Service Overview
Computational mathematics is the applied mathematics used to reason about software systems as they are built and executed. Rather than focusing on formal proofs or abstract theory, this practice centers on the mathematical thinking that naturally arises when working with algorithms, data, and computation.
This includes understanding how algorithms behave as input grows, how data accumulates over time, and how numerical representation affects performance and correctness. The emphasis is on usable insight rather than mathematical completeness.
Algorithms and Complexity
A core component of computational mathematics is reasoning about algorithmic cost and complexity. This includes understanding time and space tradeoffs, recognizing growth patterns, and identifying when an approach will become inefficient or unstable at scale.

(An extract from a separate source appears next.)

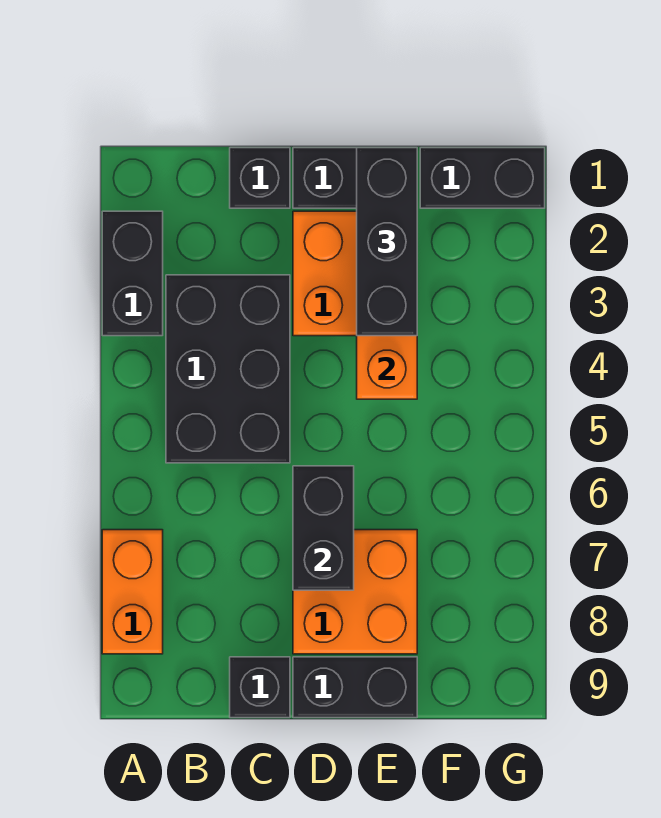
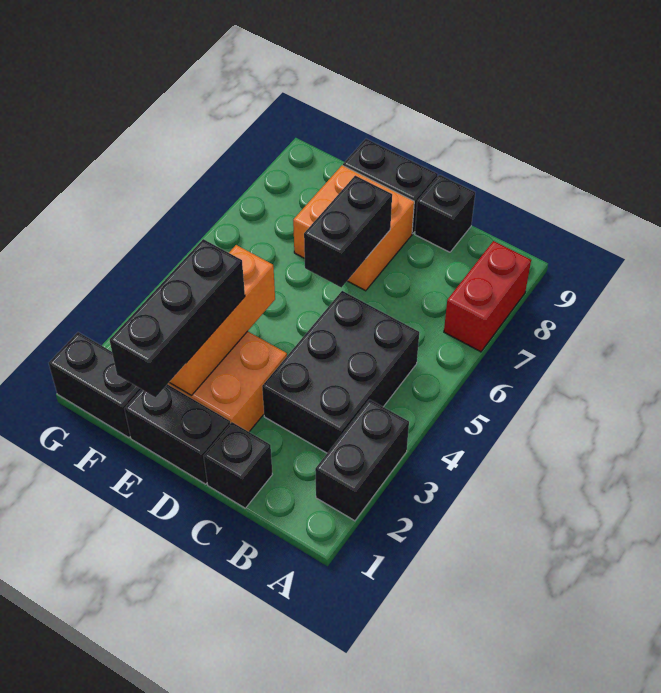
orange 1x2 brick [102,530,163,654] -> red 1x2 brick [444,241,531,352]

Probability and Statistics
Probability and statistics are used pragmatically to reason about uncertainty, distribution, and error rather than to produce formal models. This supports decision-making around reliability, approximation, and system behavior under imperfect conditions.
Sets, Structures, and Primitives
Many software systems are fundamentally about sets, relationships, and state. I apply set-based reasoning, relational thinking, and numerical primitives to model data, constrain behavior, and reason about correctness.
Numerical Representation
Low-level numerical representation—such as binary and hexadecimal—plays a direct role in how systems behave. Understanding these representations helps avoid subtle errors and supports clearer reasoning about memory, encoding, and performance.
Mathematics as a Working Tool
This practice treats mathematics as a working tool embedded in software development rather than as a separate discipline. The goal is clarity, predictability, and informed judgment when designing and evolving computational systems.